_Work request 1_
In the press release about the DIORAMA disaster-response system, what is the size and length of the NIH grant awarded to Aura Ganz?
_Work request 2_
Proceed with the press release about the DIORAMA disaster-response system, writing on from its final sentence.

UMass Amherst Engineer is Developing a New System Designed to Save Lives at Mass-Casualty Disaster Scenes
November 19, 2012
Contact: Patrick J. Callahan 413/545-0444
AMHERST, Mass. – A University of Massachusetts Amherst engineering professor has been awarded a four-year, $1.6-million grant from the National Institutes of Health (NIH) to continue her research on a computerized disaster-management response system. Aura Ganz, professor of electrical and computer engineering, says the system is designed to quickly organize chaotic, mass-casualty, disaster scenes, such as airliner, bus and train wrecks, and cut the evacuation time of survivors in half.
For the past several years, Ganz has been developing what she calls the DIORAMA I system, designed to coordinate the initial response in mass-casualty incidents and improve the management of resources. The work was funded with the help of a $400,000 exploratory NIH grant. This latest grant will fund DIORAMA II, the next generation of her system. It is designed to rapidly map out the exact locations of the most severely injured victims at a disaster scene, as identified by a first-response triage team, to allow ambulance crews to find and evacuate critical cases first.
The term “diorama” usually refers to a replica or scale model of a landscape or some other scene, such as a battle. In this case, DIORAMA is the map of a disaster scene on the computer screen of the incident commander in charge of coordinating the emergency response. The DIORAMA map can pinpoint the locations of all the medics and victims at the scene and allows the commander to quickly organize the whole emergency response operation.

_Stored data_
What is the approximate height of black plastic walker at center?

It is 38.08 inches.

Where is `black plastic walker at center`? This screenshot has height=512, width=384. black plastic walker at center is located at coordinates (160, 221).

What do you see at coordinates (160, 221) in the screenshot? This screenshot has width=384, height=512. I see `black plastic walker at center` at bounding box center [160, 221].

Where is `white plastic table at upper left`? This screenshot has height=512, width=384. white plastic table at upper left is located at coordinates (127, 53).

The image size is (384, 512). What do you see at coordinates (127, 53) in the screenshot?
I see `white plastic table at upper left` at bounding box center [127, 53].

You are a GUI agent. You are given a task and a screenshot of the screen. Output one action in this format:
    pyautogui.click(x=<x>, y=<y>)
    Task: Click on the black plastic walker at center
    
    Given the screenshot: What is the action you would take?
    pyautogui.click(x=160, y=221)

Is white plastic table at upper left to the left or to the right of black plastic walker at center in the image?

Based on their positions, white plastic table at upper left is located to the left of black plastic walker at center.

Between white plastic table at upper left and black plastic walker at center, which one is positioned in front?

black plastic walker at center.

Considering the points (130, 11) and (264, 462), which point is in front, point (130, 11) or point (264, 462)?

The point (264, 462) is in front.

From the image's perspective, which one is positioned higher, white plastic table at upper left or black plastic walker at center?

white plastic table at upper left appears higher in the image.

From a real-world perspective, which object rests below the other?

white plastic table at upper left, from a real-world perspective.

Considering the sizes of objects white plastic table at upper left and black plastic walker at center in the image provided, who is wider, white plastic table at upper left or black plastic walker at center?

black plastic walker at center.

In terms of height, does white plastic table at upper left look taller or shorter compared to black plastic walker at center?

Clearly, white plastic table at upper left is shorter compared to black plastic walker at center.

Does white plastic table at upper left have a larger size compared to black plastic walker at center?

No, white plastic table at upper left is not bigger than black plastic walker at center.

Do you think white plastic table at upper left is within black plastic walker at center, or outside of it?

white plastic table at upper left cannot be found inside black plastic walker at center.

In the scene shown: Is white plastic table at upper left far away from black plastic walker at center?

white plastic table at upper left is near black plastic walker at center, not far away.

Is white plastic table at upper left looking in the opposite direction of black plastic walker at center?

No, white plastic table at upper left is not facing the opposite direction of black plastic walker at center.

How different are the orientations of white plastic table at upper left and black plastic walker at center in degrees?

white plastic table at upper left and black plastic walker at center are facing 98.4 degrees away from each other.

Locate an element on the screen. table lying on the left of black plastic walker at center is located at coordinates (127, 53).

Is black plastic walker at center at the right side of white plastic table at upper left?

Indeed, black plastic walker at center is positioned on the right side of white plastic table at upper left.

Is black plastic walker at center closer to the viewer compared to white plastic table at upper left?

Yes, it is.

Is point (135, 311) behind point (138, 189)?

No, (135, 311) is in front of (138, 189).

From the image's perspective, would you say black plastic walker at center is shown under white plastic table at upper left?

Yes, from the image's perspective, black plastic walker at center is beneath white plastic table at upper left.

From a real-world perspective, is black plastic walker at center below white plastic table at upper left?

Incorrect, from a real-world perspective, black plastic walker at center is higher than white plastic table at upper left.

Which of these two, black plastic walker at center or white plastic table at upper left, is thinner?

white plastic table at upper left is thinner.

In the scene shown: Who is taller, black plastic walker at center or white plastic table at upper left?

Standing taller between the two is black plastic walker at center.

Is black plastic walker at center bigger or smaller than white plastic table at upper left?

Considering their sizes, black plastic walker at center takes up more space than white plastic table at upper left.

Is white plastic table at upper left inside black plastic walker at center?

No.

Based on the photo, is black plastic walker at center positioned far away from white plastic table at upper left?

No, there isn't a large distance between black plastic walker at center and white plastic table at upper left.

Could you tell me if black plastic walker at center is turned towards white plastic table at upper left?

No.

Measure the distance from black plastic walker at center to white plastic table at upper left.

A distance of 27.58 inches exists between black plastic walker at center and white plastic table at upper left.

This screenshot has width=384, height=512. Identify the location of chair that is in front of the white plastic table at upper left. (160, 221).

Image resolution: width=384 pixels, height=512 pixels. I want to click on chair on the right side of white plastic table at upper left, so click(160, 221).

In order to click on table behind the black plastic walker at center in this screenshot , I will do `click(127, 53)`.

_Task output 1_
A four-year, $1.6-million grant.

_Task output 2_
“The first problem is the immediate response,” says Ganz. She says what happens in the critical minutes immediately after a disaster occurs is crucial to whether or not badly injured victims can survive. “This is the most challenging issue in emergency management of a mass-casualty disaster, and this is the problem NIH is asking me to solve. The aim of the project is to streamline the triage process and significantly reduce the time it takes to rescue victims,” Ganz says.
DIORAMA II will provide a real-time, scalable, decision-support framework built on rapid information collection and accurate resource tracking. It will also speed the locating of victims, diagnosing of the most severely injured casualties, and management of response teams in mass-casualty incidents.
The primary goal of DIORAMA II is to cut the evacuation time of victims from the disaster site by 50 percent, compared to the standard evacuation systems used now. It also promises 100 percent evacuation efficiency of all triaged victims and 100 percent geographical verification of the locations of all triaged victims upon first responder triage.
Beyond those key benefits, DIORAMA II will enable rescue personnel to treat the most critically injured victims first and assign emergency resources to the areas of the disaster in most need. It will also alert hospitals located near the disaster to prepare for the arrival of patients beforehand, yet another lifesaving characteristic of the system.
“There are many large-scale disasters that happen with buses overturning, trains colliding, multi-car pileups, air crashes,” Ganz says. “It is very difficult when medical personnel to arrive at a scene filled with chaos and debris and the victims spread all over the place and then try to carry out a fast and effective triage operation to save as many people as possible.”
Effectively handling a mass-casualty incident is often the greatest test a community's emergency medical system can face. Disasters disrupt the existing infrastructure and hamper the efficiency of search-and-rescue units. In disaster medicine triage, determining the number and location of victims, relative to the location of available resources, is crucial for maximizing and hastening rescue efforts, Ganz says.